Page-level text extractions:
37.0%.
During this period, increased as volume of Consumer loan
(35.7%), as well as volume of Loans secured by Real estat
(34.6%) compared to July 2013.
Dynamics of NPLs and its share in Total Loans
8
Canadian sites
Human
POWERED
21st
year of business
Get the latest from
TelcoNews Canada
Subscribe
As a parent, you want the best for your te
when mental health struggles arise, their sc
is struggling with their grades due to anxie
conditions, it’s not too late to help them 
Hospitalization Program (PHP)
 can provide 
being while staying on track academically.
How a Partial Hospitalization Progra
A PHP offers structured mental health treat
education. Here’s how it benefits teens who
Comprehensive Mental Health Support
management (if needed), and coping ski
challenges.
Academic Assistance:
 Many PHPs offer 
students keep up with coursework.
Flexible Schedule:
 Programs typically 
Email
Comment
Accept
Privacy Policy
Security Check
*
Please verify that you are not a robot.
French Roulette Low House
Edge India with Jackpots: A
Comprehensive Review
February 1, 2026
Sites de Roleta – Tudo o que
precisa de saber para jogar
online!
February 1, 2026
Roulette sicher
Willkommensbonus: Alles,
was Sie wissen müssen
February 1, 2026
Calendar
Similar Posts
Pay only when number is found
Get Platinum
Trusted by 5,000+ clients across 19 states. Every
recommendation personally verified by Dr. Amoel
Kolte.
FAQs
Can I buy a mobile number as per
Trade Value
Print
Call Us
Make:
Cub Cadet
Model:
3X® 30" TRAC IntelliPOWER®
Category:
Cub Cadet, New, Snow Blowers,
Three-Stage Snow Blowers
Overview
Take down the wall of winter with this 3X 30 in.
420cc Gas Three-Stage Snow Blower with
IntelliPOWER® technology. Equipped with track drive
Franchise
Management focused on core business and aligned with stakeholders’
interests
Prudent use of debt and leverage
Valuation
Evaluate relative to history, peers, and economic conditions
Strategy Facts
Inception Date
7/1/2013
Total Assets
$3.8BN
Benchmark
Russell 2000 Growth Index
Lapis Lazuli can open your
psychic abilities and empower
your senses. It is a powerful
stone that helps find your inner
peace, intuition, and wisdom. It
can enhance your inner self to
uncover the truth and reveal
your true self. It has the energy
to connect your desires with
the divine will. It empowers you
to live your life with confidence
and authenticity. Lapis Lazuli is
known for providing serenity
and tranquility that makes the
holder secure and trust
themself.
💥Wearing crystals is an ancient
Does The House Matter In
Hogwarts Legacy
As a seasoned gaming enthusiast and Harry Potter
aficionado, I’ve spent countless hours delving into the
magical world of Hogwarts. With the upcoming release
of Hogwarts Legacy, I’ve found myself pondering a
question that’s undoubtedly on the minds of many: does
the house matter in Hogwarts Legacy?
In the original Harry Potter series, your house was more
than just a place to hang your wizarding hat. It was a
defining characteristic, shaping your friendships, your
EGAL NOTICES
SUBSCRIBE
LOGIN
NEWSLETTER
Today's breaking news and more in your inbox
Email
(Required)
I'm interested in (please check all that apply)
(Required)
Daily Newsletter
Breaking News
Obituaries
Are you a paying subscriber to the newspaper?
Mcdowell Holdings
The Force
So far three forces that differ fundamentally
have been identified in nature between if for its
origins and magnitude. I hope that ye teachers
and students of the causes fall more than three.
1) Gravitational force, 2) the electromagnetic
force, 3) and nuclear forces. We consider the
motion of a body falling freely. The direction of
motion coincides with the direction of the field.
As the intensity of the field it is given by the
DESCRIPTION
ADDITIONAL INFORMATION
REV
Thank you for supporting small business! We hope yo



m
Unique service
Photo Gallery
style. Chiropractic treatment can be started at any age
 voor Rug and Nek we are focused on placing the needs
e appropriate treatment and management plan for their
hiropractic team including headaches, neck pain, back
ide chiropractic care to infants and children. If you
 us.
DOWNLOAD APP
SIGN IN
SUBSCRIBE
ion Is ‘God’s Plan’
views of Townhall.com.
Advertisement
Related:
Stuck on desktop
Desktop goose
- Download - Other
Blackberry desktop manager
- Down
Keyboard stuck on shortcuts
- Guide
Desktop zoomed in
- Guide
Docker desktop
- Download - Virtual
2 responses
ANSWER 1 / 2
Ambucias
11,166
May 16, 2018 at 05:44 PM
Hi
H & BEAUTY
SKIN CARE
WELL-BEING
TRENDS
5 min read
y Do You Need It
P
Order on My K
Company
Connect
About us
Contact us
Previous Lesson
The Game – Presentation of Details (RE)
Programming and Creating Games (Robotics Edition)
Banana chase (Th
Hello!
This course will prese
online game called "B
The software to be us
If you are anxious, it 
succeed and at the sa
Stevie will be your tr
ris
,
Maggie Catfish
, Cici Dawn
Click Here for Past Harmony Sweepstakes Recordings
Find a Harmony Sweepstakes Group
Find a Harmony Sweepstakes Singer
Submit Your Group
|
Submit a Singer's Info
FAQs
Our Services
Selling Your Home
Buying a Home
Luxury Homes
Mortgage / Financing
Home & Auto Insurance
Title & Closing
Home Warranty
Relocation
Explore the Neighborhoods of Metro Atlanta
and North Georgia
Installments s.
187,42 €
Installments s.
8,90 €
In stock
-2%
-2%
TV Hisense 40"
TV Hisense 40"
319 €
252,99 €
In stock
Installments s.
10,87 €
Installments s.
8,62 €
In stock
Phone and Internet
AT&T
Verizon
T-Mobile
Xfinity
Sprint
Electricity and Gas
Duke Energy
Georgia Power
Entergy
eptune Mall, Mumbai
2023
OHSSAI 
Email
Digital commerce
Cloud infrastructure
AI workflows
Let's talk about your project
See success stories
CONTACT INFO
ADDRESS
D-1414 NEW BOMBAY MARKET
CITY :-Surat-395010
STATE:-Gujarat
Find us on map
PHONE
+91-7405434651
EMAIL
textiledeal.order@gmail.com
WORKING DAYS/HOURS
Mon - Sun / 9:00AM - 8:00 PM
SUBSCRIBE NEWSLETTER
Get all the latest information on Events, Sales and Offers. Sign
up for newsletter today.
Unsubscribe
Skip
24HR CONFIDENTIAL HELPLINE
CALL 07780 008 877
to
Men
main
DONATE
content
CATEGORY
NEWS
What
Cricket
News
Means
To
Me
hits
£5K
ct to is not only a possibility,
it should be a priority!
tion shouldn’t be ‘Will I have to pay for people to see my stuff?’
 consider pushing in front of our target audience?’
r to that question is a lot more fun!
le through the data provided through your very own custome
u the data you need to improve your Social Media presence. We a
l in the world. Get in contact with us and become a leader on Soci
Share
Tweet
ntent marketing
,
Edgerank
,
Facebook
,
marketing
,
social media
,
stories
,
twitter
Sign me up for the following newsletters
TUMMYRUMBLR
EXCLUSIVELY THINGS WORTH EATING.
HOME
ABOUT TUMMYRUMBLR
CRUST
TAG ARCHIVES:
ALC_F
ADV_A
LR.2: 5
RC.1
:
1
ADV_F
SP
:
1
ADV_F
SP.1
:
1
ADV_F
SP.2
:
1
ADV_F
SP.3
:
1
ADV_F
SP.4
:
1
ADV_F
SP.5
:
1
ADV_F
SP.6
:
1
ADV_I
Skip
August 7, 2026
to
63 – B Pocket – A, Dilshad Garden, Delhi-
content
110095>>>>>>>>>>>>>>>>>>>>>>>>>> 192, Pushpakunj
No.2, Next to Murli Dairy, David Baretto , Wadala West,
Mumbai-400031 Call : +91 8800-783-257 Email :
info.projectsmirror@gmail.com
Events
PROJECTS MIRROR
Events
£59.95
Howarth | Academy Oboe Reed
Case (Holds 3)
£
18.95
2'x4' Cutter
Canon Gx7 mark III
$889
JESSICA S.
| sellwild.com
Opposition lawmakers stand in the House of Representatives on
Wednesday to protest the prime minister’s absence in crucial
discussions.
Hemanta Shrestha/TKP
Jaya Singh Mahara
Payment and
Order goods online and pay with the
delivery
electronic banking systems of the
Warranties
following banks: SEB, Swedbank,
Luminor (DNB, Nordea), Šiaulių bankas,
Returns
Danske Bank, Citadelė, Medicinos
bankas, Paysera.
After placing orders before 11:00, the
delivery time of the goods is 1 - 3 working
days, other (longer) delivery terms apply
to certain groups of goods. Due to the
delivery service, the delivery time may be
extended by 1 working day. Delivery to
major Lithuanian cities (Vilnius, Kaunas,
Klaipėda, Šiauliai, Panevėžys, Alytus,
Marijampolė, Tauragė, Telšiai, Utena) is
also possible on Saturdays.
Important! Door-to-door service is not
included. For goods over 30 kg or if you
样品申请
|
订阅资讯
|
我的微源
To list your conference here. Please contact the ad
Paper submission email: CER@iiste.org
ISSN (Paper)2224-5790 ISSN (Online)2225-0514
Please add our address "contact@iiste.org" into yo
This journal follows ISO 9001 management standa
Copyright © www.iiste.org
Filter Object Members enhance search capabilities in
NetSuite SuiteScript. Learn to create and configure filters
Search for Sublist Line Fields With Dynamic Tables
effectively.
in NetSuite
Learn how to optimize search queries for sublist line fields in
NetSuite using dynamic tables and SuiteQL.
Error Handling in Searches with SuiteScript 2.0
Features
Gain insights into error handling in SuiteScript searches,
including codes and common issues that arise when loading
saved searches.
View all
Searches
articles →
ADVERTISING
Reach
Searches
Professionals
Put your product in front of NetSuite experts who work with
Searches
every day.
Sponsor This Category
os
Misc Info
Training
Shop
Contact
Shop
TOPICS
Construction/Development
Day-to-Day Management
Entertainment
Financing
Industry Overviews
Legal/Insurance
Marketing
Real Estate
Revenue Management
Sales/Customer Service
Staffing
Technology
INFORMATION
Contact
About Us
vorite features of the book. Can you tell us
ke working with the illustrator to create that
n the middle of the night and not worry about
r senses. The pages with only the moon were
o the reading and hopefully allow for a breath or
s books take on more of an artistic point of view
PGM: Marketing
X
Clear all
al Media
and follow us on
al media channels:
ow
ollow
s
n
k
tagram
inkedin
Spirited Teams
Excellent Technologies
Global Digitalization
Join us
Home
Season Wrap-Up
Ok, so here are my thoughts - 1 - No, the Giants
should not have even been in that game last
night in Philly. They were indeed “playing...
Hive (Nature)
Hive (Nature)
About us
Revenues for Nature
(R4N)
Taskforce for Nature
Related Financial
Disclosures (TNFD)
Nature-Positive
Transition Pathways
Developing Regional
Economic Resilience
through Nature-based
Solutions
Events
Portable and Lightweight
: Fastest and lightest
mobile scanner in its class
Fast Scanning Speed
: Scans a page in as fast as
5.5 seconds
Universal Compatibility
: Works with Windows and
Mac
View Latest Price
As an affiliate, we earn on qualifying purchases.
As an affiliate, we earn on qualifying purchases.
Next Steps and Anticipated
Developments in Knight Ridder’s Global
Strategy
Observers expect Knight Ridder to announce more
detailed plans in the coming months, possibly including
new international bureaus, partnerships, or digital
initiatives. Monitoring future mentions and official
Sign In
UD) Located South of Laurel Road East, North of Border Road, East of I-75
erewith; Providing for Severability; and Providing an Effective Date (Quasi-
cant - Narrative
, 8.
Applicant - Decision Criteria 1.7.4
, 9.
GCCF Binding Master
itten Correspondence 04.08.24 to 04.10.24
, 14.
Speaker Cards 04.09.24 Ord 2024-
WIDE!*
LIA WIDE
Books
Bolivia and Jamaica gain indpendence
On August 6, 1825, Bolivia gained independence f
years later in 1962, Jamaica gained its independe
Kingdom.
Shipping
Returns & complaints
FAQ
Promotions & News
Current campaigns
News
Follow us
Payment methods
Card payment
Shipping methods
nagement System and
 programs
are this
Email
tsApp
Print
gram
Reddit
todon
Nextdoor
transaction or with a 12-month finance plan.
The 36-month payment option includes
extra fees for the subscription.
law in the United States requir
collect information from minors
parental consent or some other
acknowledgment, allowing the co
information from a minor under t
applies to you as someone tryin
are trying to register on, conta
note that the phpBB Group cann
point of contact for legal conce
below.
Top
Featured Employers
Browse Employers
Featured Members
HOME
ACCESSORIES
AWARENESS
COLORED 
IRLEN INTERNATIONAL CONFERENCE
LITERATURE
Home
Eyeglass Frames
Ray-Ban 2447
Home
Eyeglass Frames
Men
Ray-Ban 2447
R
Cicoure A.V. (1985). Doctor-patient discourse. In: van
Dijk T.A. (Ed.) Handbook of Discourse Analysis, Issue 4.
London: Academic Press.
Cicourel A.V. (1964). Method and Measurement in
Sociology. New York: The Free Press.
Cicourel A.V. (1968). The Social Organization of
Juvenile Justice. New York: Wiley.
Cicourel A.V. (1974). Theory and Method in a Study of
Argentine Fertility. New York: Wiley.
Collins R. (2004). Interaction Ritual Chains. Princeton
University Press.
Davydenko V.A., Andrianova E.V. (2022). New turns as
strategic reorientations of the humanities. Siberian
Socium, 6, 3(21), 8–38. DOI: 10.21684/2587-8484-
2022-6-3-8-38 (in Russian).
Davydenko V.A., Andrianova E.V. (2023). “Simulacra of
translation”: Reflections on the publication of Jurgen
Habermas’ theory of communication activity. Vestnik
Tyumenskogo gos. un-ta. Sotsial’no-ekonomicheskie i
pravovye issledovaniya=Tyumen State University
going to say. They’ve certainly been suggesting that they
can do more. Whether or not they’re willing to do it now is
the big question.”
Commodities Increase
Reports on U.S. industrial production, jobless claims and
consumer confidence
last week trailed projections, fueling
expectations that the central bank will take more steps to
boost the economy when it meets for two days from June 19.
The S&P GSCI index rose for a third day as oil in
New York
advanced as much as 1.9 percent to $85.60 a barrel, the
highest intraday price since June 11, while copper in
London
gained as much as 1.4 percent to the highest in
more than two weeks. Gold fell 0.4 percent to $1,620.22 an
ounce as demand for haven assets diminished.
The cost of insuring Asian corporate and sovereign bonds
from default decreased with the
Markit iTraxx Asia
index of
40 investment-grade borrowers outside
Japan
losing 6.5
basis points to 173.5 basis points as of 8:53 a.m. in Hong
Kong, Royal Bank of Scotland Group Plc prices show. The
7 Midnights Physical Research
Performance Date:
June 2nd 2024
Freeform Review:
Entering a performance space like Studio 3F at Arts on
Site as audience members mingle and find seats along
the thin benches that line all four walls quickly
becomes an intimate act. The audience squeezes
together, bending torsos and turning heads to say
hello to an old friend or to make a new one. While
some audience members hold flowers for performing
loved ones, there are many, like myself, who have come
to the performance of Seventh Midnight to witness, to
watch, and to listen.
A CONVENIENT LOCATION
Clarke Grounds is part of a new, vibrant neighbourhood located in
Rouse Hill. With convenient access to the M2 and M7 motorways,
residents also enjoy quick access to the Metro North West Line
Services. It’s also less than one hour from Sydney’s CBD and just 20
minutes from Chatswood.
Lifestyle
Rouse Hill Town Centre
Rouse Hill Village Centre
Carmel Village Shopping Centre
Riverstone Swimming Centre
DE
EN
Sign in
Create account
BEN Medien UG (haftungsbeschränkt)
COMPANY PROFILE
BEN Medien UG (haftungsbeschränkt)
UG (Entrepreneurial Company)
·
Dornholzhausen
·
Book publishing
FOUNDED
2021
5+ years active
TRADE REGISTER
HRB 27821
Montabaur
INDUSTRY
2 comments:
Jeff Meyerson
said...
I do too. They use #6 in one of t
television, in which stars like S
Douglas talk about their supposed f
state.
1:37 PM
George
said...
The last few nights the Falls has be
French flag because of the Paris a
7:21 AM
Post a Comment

◆ **What you are asked to do**:
Please rewrite the rows from the very first line up to and including the line with "Get the latest from" as a JSON list of strings, one string per line. Leave out any blank lines.

◆ **Exercise result**:
[
  "37.0%.",
  "During this period, increased as volume of Consumer loan",
  "(35.7%), as well as volume of Loans secured by Real estat",
  "(34.6%) compared to July 2013.",
  "Dynamics of NPLs and its share in Total Loans",
  "8",
  "Canadian sites",
  "Human",
  "POWERED",
  "21st",
  "year of business",
  "Get the latest from"
]